# Work task
This exercise calls for every line of the data below with the string "pinky" in it.

# Provided records
_ _ _ _ _ _ _

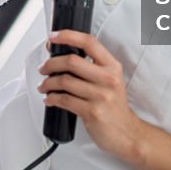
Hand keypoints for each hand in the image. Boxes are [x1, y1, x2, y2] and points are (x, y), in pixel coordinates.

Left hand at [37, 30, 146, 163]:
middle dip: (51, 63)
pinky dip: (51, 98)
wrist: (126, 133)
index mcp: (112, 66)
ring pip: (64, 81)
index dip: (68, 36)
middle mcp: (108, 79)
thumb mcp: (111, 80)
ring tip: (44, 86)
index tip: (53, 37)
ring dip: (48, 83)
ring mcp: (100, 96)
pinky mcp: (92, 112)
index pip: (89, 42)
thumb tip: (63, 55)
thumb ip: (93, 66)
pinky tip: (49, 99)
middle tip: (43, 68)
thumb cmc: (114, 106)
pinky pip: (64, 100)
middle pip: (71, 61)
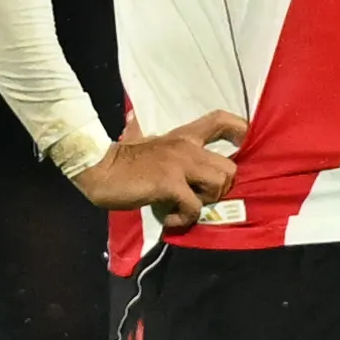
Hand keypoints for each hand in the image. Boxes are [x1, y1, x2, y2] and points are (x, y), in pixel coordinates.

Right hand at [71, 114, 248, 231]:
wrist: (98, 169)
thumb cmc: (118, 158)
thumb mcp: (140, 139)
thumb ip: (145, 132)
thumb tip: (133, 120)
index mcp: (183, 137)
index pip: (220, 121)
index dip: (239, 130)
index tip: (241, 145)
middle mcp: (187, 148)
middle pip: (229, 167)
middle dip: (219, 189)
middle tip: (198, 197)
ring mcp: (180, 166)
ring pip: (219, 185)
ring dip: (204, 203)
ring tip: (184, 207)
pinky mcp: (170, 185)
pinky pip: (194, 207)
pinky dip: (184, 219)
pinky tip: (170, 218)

_ _ _ _ _ _ _

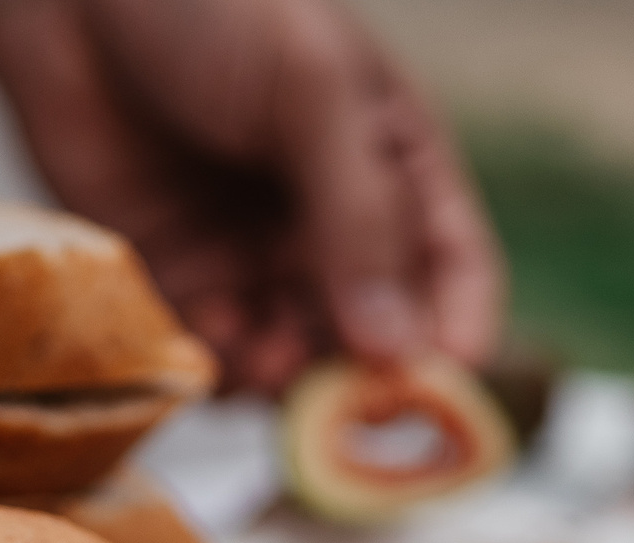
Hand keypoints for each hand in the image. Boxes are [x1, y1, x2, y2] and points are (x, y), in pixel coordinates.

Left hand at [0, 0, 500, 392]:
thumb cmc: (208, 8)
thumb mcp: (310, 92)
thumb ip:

_ _ _ _ _ _ _

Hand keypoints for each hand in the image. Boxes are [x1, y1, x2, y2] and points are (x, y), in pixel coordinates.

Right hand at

_ _ _ _ _ _ _

# Answer space
pinky dip: (51, 98)
pinky mcp: (92, 112)
pinky tip: (49, 99)
pinky pip: (64, 100)
pinky mcp: (170, 185)
pinky pip: (194, 207)
pinky dip: (184, 219)
pinky tip: (170, 218)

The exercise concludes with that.